Wednesday, June 19, 2013

The future of pop music

'Amo Noite e Dia' by Oba Oba Samba House

The other day I was thinking of three album titles that are likely not to appear on iTunes anytime soon: 'Chris Brown sings Rihanna', 'Jay-Z: the Reggae Album', and 'Niki Minaj: Worship Live at the Pentecostal Worship Center, Los Angeles', and wondering why this is so. Music is so niche-nuanced these days; mention the name of an artist and you already know what you're getting.
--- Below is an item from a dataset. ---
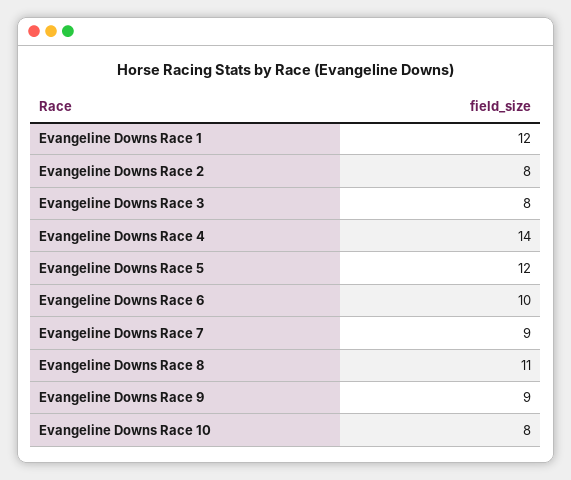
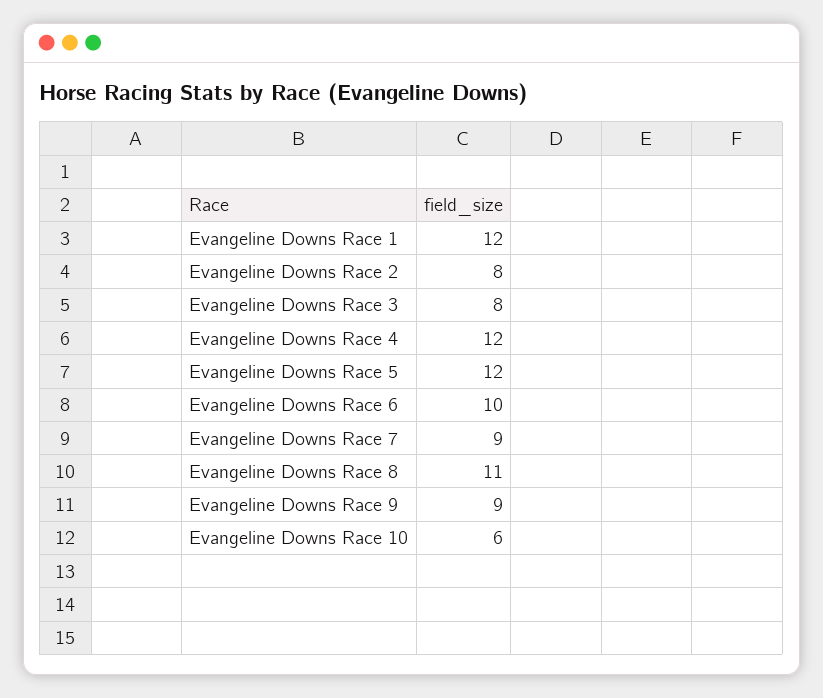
Evangeline Downs Race 4: 14 -> 12
Evangeline Downs Race 10: 8 -> 6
It wasn't always this way. There was a time when pop music was genuinely popular; that is, you didn't have 'hip-hop' charts, 'urban', 'smooth jazz', 'country', 'electro', 'kwaito', and a zillion other categories. No, there was a time when 'pop' embraced everything. The Beatles, for example, wrote reggae songs, Ray Charles sang country; and Aretha sang gospel and latin as well as soul. And everyone heard it all. In those bygone days, listening to the radio meant the whole family was catered for -- the kids, the teens, the mums-and-dads and even the grannies could expect to hear their current favourite songs being played by familiar corny-joke DJs.
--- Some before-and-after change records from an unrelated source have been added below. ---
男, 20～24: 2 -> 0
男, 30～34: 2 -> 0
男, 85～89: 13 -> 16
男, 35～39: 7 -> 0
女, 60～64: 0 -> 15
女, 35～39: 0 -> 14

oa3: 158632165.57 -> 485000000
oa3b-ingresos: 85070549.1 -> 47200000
But not, it seems, any more. What brought about this narrowing of focus, this fragmentation of music into many parts? Well, of course there are a lot more people in the world now -- seven billion or so, and they all like what they like; and there's a heck of a lot more music too. But I suspect the biggest instigator of the change is technology. When radio was the big thing, the unifying force that it was, it was partly because there wasn't anything else. If you wanted portable music, music on the go, it had to be from a transistor radio. There were no Walkmans, iPods, iPads or even beatboxes. Now it appears that half the world walks around with wires sprouting from their ears. I even saw a hoodie advertised recently that comes with earphones built-in -- 'fully washable', according to the blurb.
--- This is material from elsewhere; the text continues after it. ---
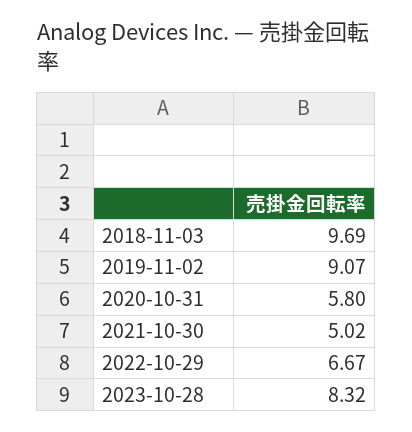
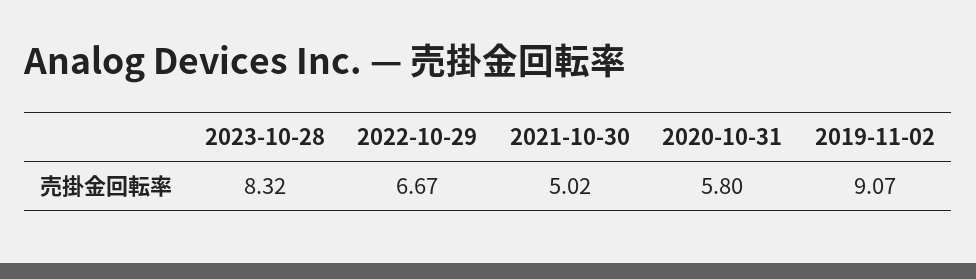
2018-11-03: 9.69 -> none

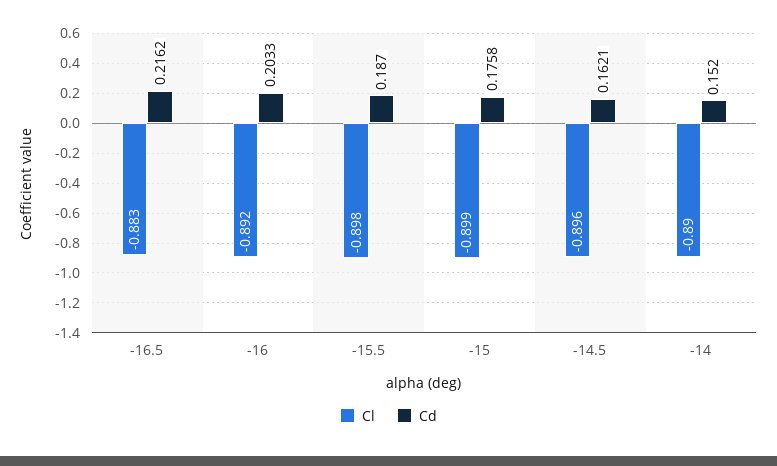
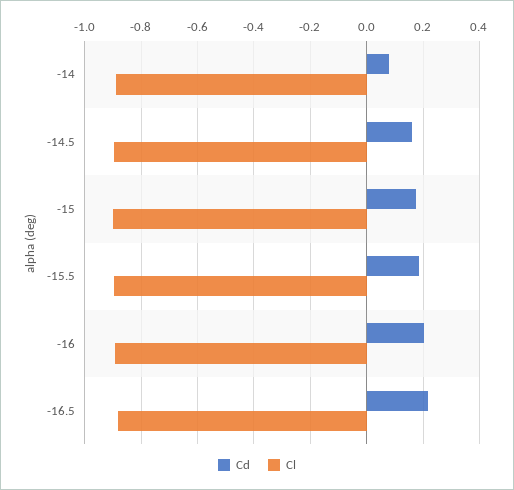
Cd, -14: 0.152 -> 0.075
Yet I've seen, I think, a glimmer of change, and that's why I think bands like Oba Oba Samba House are the future of pop. 'Amo Noite e Dia' begins with that ubiquitous 4/4 House thump, but a short way through suddenly becomes a samba song. The words are in Portuguese (the title means 'I love [you] night and day'), but the band (they're from Brazil) sing convincingly in English too (check out their reworking of Kings of Leon's Use Somebody). I like the way they're bilingual and eclectic -- Portuguese bleeds into English and Rock sits side-by-side with House, Samba, and boy-band vocals. Oh, and perhaps most embracingly of all, they also manage to include the tradiditional Brazilian tiny guitar (cavaquinho) in their instrumentation and sound. Their albums bang like a mixtape, and I love it. Everything is back in the mix again. They are, to me, a miniature musical representation of the sprawling Internet, the way everything is available, all jumbled up, all up for grabs. And, as they should be, they're fun. Their sound should be chaotic, anarchic, but it's not; what they do shouldn't work, but it does; somehow what should be an unmanageable collision of languages and styles finds a sense of order. They are truly a band for the Internet age. So, welcome to updated radio. Oba Oba Samba House are the sound of our future.